---------- RECORDED INFORMATION
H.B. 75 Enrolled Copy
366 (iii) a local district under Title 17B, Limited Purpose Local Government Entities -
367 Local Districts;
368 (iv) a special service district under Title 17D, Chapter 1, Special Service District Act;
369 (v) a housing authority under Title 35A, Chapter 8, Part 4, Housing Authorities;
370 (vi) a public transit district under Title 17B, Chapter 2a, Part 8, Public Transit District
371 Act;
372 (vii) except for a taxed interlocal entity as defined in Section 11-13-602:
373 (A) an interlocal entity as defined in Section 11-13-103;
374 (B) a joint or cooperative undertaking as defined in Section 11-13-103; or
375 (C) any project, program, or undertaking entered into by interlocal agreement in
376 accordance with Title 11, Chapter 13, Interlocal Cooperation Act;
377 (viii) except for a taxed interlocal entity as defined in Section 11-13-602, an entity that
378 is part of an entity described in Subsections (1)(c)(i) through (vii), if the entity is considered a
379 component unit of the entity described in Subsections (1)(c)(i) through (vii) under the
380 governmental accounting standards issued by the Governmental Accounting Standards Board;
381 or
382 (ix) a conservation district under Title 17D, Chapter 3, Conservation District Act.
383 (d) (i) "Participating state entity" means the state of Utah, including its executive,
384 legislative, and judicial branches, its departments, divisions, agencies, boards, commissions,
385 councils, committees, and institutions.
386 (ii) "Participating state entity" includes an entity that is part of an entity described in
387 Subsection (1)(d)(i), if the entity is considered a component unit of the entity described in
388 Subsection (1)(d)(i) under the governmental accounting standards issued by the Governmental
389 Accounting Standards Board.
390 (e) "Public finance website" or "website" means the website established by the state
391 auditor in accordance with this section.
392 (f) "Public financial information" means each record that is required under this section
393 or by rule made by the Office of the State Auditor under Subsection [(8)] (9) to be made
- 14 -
--------------------
ASSIGNMENT: The records above should be restated exactly, line for line.

RESULT:
H.B. 75 Enrolled Copy
366 (iii) a local district under Title 17B, Limited Purpose Local Government Entities -
367 Local Districts;
368 (iv) a special service district under Title 17D, Chapter 1, Special Service District Act;
369 (v) a housing authority under Title 35A, Chapter 8, Part 4, Housing Authorities;
370 (vi) a public transit district under Title 17B, Chapter 2a, Part 8, Public Transit District
371 Act;
372 (vii) except for a taxed interlocal entity as defined in Section 11-13-602:
373 (A) an interlocal entity as defined in Section 11-13-103;
374 (B) a joint or cooperative undertaking as defined in Section 11-13-103; or
375 (C) any project, program, or undertaking entered into by interlocal agreement in
376 accordance with Title 11, Chapter 13, Interlocal Cooperation Act;
377 (viii) except for a taxed interlocal entity as defined in Section 11-13-602, an entity that
378 is part of an entity described in Subsections (1)(c)(i) through (vii), if the entity is considered a
379 component unit of the entity described in Subsections (1)(c)(i) through (vii) under the
380 governmental accounting standards issued by the Governmental Accounting Standards Board;
381 or
382 (ix) a conservation district under Title 17D, Chapter 3, Conservation District Act.
383 (d) (i) "Participating state entity" means the state of Utah, including its executive,
384 legislative, and judicial branches, its departments, divisions, agencies, boards, commissions,
385 councils, committees, and institutions.
386 (ii) "Participating state entity" includes an entity that is part of an entity described in
387 Subsection (1)(d)(i), if the entity is considered a component unit of the entity described in
388 Subsection (1)(d)(i) under the governmental accounting standards issued by the Governmental
389 Accounting Standards Board.
390 (e) "Public finance website" or "website" means the website established by the state
391 auditor in accordance with this section.
392 (f) "Public financial information" means each record that is required under this section
393 or by rule made by the Office of the State Auditor under Subsection [(8)] (9) to be made
- 14 -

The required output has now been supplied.